TLM : Peut-on combiner plusieurs traitements ?

Dr Houda Baïz : Oui, et cela s’avère souvent pertinent. Associer une solution optique — lunettes défocalisantes, lentilles souples défocalisantes ou orthokératologie — à de l’atropine faiblement dosée permet de majorer l’effet freinant, notamment chez les enfants dont la myopie évolue rapidement. Les données suggèrent un bénéfice additif, par exemple avec la combinaison atropine 0,01 % et orthokératologie.

 

TLM : Quelles mesures de mode de vie recommander à tous les enfants, myopes ou à risque ?

Dr Houda Baïz : Il est conseillé de passer au moins deux heures par jour à l’extérieur à la lumière naturelle, de faire des pauses toutes les vingt minutes lors des activités en vision de près, de maintenir une distance de lecture suffisante, d’assurer un bon éclairage et de limiter l’exposition prolongée aux écrans et aux LED en soirée. Le coucher doit être précoce pour respecter un rythme de sommeil suffisant. Ces mesures contribuent à retarder l’apparition de la myopie et à en freiner l’évolution.

 

TLM : Existe-t-il des pistes encore expérimentales ?

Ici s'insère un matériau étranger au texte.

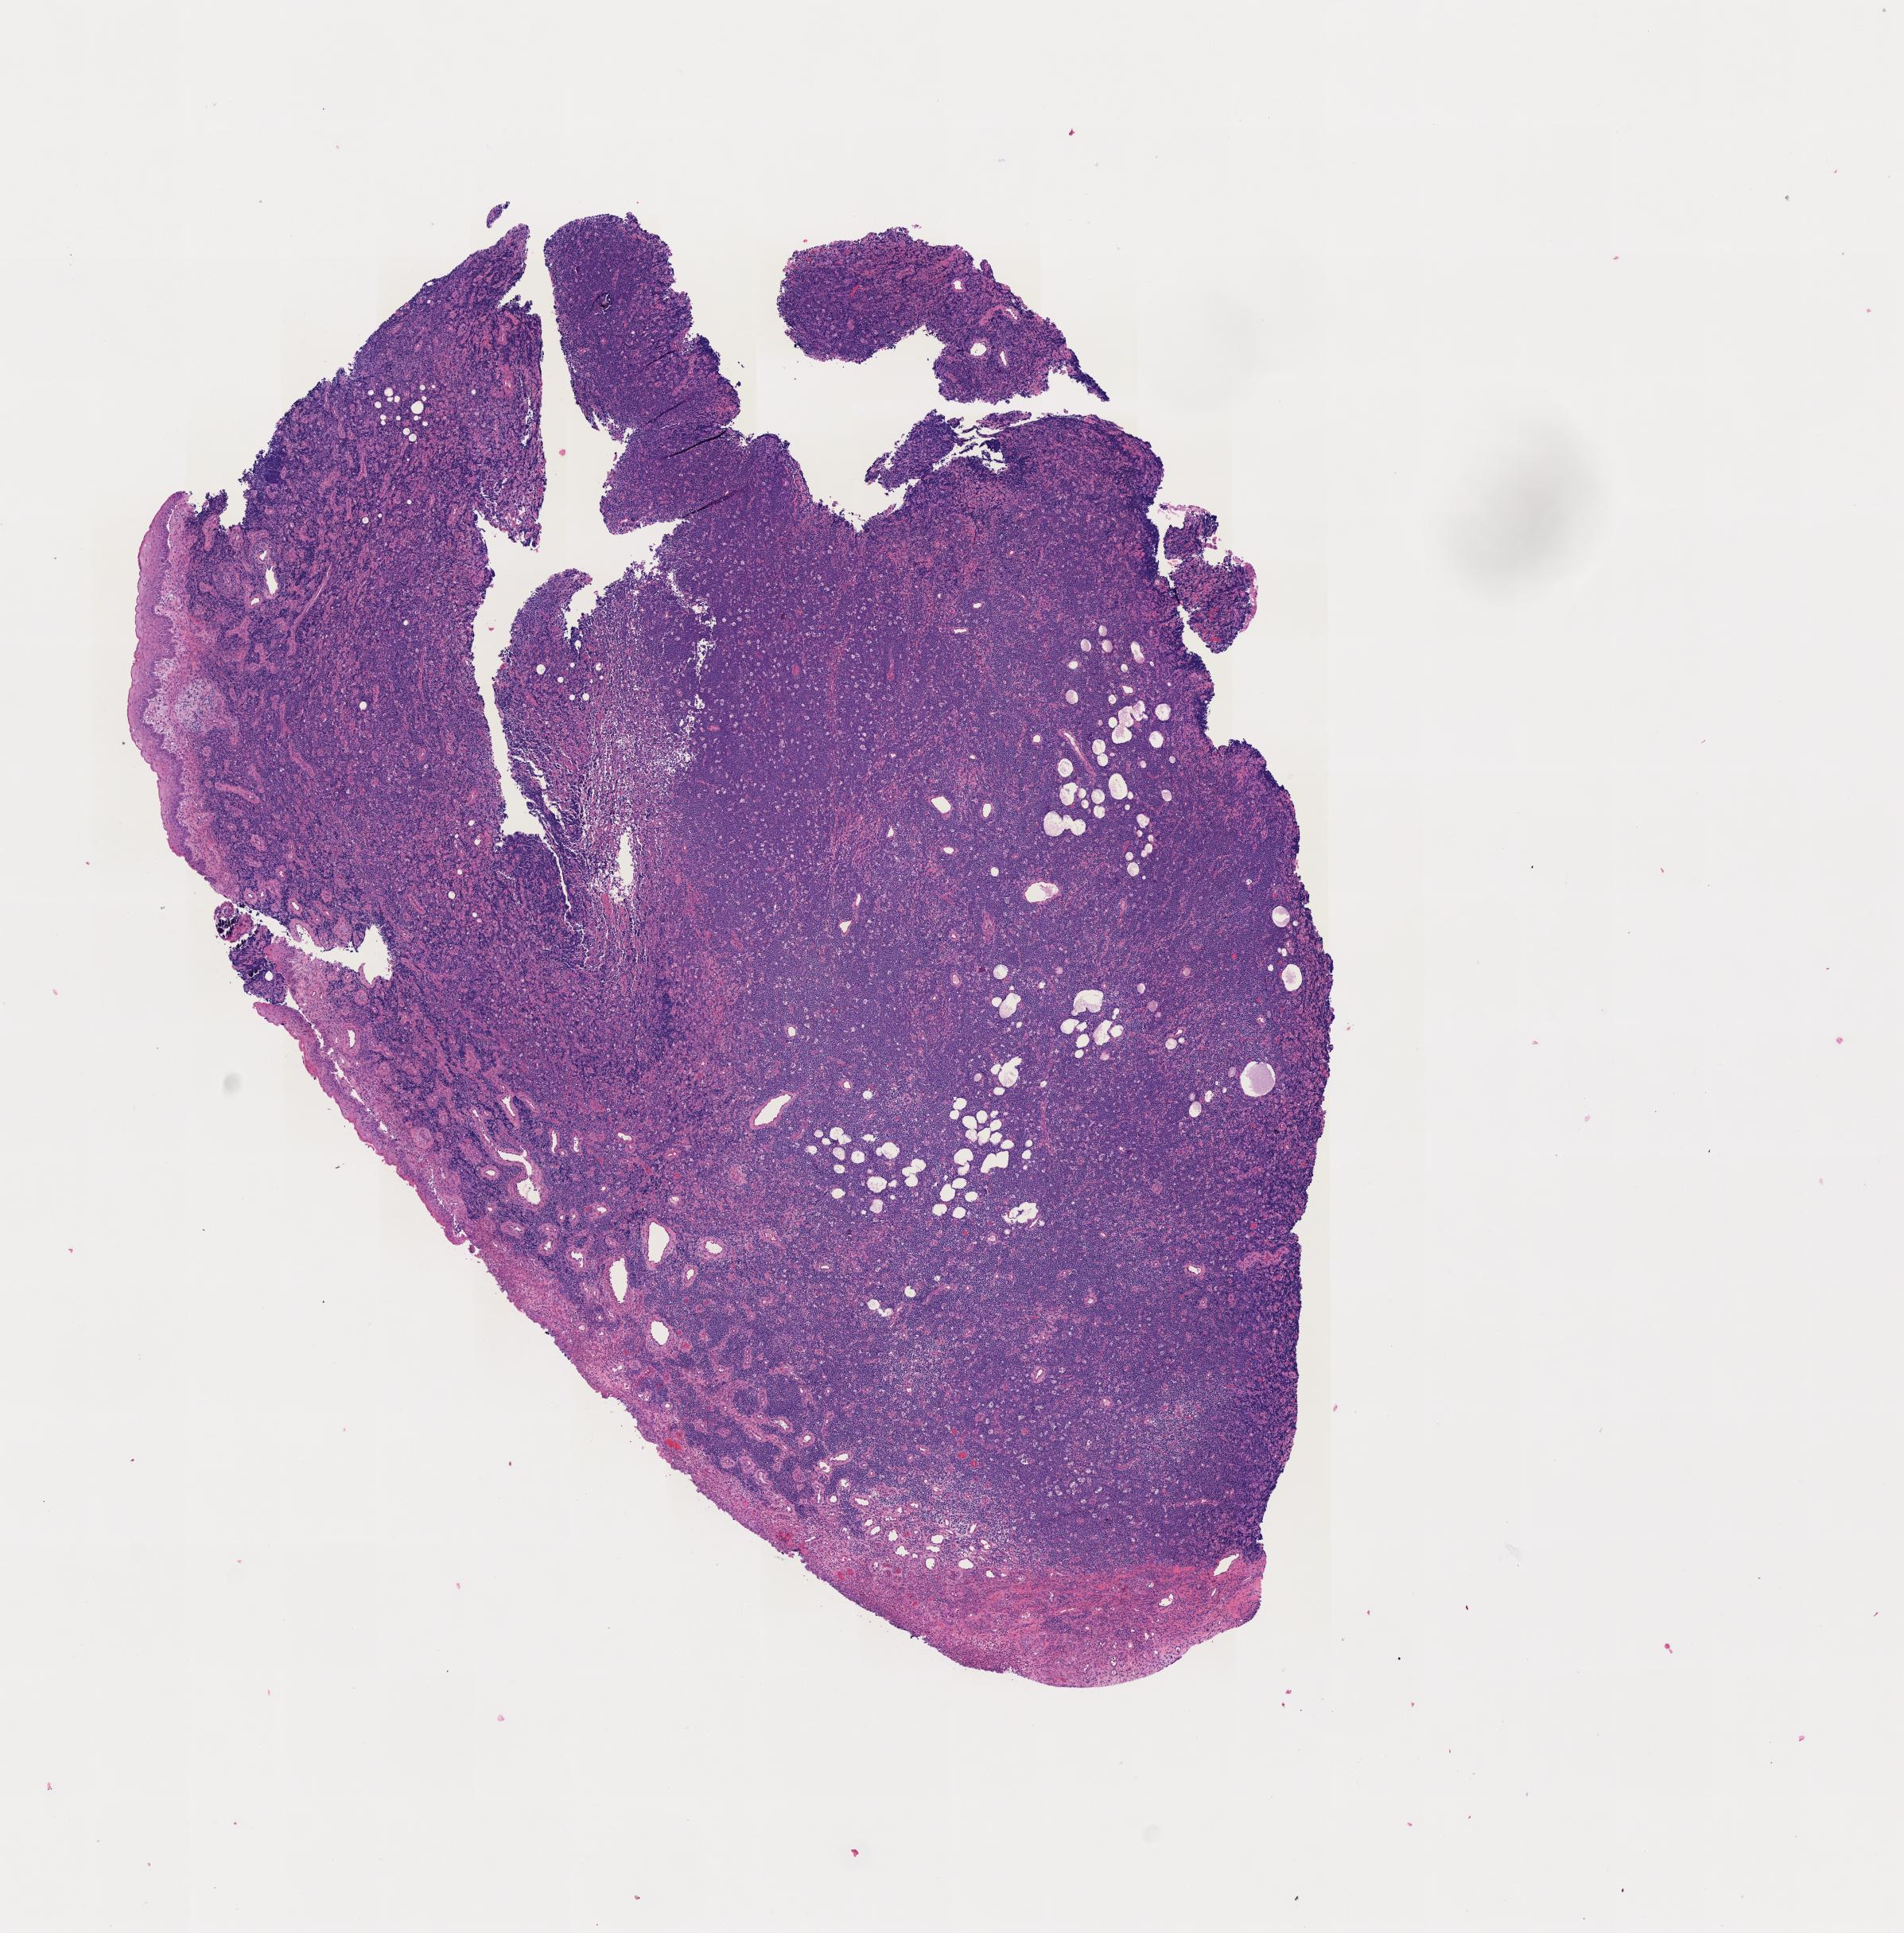
Haematoxylin and eosin whole-slide image — low-resolution overview of the scanned area, specimen: tumor tissue, anatomic site: mandible. Patient: male, age 11 years.
* histologic diagnosis: Burkitt lymphoma, NOS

Dr Houda Baïz : Des protocoles utilisant une lumière rouge de faible intensité sont en cours d’évaluation. Il s’agit d’expositions quotidiennes, un peu à la manière de la luminothérapie, qui pourraient freiner la myopie. Mais à ce jour, ce n’est pas une pratique standardisée en France et il est préférable de s’appuyer sur les options validées.

 

TLM : Quels messages clés retenir ?

Dr Houda Baïz : Il est important de traiter les myopies évolutives et les enfants à risque de myopie évolutive (début précoce, ethnie asiatique, antécédents familiaux, habitudes de vie favorisant la vue de près), d’associer mesures optiques et environnementales, et d’impliquer la famille dans la prise en charge. L’objectif n’est pas seulement de corriger la vue, mais aussi de prévenir les complications oculaires à l’âge adulte.